While using the master-slave model, care should be taken to ensure that the master does not become a bottleneck, which may happen if the tasks are too small (or the workers are relatively fast). The granularity of tasks should be chosen such that the cost of doing work dominates the cost of transferring work and the cost of synchronization. Asynchronous interaction may help overlap interaction and the computation associated with work generation by the master. It may also reduce waiting times if the nature of requests from workers is non-deterministic.
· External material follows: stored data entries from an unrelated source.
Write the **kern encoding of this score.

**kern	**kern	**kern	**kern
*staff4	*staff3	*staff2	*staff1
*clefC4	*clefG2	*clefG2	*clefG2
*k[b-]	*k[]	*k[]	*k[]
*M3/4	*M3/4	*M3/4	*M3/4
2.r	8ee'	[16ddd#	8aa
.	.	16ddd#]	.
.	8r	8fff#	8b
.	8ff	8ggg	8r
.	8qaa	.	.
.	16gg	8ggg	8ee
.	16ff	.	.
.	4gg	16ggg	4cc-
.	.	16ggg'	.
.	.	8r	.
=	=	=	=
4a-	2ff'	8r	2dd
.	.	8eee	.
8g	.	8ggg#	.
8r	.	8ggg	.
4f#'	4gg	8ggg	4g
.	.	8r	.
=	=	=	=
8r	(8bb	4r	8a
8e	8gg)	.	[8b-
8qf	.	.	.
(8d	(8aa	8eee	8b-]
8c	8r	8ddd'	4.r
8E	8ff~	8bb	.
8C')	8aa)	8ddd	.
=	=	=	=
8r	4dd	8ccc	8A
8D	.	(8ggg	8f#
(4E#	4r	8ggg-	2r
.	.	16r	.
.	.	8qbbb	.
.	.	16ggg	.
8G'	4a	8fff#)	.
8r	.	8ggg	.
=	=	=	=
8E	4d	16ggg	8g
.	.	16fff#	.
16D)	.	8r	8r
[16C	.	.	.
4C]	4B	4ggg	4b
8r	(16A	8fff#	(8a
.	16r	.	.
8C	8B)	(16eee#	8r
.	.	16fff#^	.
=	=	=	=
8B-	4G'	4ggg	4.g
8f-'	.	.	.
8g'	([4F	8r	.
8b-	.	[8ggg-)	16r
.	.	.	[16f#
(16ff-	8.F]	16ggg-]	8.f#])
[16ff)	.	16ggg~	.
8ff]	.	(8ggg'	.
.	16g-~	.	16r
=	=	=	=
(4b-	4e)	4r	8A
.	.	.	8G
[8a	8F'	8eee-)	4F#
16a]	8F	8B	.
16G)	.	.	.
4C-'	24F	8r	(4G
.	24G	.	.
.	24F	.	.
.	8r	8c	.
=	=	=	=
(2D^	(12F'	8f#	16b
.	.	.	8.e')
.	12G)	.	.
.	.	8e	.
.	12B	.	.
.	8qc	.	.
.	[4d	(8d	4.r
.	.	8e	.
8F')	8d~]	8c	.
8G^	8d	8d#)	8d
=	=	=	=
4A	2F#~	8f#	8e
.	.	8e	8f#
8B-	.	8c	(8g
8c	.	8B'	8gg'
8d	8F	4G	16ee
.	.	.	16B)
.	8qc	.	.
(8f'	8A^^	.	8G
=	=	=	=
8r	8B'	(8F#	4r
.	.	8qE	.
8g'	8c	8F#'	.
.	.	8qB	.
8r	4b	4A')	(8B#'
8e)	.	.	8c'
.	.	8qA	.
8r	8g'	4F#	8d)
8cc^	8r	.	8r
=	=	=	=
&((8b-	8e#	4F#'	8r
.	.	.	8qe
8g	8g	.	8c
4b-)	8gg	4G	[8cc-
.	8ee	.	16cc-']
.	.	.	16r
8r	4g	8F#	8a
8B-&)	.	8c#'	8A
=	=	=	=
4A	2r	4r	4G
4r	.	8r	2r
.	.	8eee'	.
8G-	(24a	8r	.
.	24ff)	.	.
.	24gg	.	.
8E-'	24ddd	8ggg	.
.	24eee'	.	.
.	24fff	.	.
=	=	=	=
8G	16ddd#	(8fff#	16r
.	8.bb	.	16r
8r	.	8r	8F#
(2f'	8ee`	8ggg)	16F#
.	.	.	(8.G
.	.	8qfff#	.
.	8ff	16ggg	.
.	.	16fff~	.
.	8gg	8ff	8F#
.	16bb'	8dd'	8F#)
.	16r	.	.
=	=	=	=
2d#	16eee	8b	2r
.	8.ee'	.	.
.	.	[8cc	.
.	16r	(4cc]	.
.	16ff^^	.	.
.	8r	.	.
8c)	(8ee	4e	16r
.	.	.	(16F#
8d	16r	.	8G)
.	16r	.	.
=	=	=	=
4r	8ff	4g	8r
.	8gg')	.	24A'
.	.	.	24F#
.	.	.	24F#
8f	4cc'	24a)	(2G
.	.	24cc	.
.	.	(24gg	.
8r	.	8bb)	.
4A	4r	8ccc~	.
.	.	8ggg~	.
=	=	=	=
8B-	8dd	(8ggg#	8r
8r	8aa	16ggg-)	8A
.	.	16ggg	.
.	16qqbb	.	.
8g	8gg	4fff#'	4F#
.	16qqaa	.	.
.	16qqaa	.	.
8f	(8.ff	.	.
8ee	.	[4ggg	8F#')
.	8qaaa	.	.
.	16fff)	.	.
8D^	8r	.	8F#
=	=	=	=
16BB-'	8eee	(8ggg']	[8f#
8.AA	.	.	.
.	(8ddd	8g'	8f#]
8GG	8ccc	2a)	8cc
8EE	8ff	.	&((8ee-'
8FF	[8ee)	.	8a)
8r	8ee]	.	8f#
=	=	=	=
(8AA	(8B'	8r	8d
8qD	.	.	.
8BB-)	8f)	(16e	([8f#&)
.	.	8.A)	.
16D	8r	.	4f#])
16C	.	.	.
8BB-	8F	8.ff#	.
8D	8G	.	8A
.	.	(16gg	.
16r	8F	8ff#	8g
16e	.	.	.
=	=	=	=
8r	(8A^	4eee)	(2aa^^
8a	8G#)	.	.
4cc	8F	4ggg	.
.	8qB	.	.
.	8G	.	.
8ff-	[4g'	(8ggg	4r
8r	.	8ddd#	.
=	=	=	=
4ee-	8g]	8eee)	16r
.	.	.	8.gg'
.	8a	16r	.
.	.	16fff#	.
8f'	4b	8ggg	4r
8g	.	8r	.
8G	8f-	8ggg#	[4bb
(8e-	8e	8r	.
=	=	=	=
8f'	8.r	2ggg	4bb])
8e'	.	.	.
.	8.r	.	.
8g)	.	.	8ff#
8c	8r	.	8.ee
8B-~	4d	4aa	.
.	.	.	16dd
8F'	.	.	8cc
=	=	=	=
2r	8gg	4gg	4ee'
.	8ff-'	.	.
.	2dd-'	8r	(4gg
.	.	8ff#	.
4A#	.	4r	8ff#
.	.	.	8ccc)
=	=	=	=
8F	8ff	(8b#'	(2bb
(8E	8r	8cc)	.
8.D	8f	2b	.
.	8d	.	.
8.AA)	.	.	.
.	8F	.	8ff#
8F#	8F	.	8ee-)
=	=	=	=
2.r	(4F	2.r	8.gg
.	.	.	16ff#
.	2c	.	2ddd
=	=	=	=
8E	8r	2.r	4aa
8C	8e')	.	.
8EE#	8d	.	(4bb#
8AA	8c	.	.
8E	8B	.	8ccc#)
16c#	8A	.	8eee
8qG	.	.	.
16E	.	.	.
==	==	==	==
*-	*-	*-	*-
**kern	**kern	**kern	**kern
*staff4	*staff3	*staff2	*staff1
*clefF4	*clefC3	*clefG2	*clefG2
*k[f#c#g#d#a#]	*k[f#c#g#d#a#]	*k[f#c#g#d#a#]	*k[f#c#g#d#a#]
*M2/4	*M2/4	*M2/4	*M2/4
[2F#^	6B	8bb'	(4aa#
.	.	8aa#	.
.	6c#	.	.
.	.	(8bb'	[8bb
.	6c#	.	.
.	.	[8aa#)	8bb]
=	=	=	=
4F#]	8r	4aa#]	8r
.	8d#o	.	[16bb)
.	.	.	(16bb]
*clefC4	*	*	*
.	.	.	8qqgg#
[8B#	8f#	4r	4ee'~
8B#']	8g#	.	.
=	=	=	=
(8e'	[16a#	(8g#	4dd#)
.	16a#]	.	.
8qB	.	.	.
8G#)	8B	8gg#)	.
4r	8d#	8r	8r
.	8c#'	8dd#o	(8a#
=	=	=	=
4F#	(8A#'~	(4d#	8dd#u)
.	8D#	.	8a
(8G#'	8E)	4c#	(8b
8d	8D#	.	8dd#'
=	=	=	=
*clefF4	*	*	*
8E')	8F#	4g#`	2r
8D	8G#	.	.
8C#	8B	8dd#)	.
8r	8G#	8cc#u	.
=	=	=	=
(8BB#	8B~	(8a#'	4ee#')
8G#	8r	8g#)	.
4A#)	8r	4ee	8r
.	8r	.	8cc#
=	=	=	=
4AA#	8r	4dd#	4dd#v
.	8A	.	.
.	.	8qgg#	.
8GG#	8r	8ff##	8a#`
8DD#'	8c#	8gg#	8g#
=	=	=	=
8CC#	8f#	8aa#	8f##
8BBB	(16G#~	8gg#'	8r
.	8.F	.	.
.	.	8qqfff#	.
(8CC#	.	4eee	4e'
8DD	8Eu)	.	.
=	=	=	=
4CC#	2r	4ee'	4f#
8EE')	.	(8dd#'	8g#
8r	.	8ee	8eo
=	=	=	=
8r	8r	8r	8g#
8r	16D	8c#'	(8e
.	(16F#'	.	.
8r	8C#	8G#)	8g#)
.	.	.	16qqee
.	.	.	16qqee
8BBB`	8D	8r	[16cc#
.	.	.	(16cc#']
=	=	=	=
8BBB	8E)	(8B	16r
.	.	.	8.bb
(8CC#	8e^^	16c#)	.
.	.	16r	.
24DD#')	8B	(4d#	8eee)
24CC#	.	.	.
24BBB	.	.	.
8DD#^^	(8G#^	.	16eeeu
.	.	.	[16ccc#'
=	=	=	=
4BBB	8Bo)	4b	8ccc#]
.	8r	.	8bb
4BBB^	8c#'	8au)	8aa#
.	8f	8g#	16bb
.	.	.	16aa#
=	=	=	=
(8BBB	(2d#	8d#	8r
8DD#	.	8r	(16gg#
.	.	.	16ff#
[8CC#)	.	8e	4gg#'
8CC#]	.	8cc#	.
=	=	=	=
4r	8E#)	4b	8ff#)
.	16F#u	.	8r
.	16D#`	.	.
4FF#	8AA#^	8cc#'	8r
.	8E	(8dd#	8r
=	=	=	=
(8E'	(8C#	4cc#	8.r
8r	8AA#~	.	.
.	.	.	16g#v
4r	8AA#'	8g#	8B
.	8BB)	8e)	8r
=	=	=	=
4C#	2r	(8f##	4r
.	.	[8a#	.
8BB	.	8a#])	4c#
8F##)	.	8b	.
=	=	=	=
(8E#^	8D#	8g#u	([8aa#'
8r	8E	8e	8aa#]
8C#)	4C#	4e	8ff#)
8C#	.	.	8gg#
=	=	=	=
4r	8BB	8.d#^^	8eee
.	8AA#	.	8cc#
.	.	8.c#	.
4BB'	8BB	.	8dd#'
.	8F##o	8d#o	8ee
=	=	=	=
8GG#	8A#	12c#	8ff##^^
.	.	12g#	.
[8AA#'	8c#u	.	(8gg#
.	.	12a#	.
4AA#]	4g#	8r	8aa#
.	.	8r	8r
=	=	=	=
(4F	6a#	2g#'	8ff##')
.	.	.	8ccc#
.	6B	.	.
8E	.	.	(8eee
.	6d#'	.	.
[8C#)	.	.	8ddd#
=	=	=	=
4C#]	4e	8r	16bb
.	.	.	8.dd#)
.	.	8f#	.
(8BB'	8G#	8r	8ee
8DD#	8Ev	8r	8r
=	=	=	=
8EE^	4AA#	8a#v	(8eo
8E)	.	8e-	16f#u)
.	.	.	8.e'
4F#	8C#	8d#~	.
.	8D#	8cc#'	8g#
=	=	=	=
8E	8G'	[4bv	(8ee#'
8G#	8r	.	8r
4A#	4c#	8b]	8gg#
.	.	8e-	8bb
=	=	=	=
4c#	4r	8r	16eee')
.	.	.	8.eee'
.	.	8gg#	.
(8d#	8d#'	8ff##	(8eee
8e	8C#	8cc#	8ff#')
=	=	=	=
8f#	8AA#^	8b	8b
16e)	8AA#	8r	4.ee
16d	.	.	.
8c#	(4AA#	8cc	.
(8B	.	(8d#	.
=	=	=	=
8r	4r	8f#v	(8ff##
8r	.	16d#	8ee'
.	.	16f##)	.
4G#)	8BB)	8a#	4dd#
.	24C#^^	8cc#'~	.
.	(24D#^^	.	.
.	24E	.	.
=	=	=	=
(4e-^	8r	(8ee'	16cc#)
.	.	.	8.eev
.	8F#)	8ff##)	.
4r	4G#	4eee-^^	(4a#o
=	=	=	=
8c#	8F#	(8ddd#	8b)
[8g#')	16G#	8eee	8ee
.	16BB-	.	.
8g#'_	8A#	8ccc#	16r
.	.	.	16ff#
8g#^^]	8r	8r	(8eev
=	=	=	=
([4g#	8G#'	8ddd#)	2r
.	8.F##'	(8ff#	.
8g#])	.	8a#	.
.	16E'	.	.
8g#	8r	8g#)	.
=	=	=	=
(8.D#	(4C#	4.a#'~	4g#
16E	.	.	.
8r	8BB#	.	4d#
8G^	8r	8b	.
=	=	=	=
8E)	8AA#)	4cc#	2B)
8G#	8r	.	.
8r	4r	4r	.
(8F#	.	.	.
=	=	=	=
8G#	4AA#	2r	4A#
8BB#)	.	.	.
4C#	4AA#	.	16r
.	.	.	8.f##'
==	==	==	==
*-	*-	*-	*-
3.6.5 The Pipeline or Producer-Consumer Model
In the pipeline model, a stream of data is passed on through a succession of processes, each of which perform some task on it. This simultaneous execution of different programs on a data stream is called stream parallelism. With the exception of the process initiating the pipeline, the arrival of new data triggers the execution of a new task by a process in the pipeline. The processes could form such pipelines in the shape of linear or multidimensional arrays, trees, or general graphs with or without cycles. A pipeline is a chain of producers and consumers. Each process in the pipeline can be viewed as a consumer of a sequence of data items for the process preceding it in the pipeline and as a producer of data for the process following it in the pipeline. The pipeline does not need to be a linear chain; it can be a directed graph. The pipeline model usually involves a static mapping of tasks onto processes.
Load balancing is a function of task granularity. The larger the granularity, the longer it takes to fill up the pipeline, i.e. for the trigger produced by the first process in the chain to propagate to the last process, thereby keeping some of the processes waiting. However, too fine a granularity may increase interaction overheads because processes will need to interact to receive fresh data after smaller pieces of computation. The most common interaction reduction technique applicable to this model is overlapping interaction with computation.
An example of a two-dimensional pipeline is the parallel LU factorization algorithm, which is discussed in detail in Section 8.3.1.
3.6.6 Hybrid Models
In some cases, more than one model may be applicable to the problem at hand, resulting in a hybrid algorithm model. A hybrid model may be composed either of multiple models applied hierarchically or multiple models applied sequentially to different phases of a parallel algorithm. In some cases, an algorithm formulation may have characteristics of more than one algorithm model. For instance, data may flow in a pipelined manner in a pattern guided by a task-dependency graph. In another scenario, the major computation may be described by a task-dependency graph, but each node of the graph may represent a supertask comprising multiple subtasks that may be suitable for data-parallel or pipelined parallelism. Parallel quicksort (Sections 3.2.5 and 9.4.1) is one of the applications for which a hybrid model is ideally suited.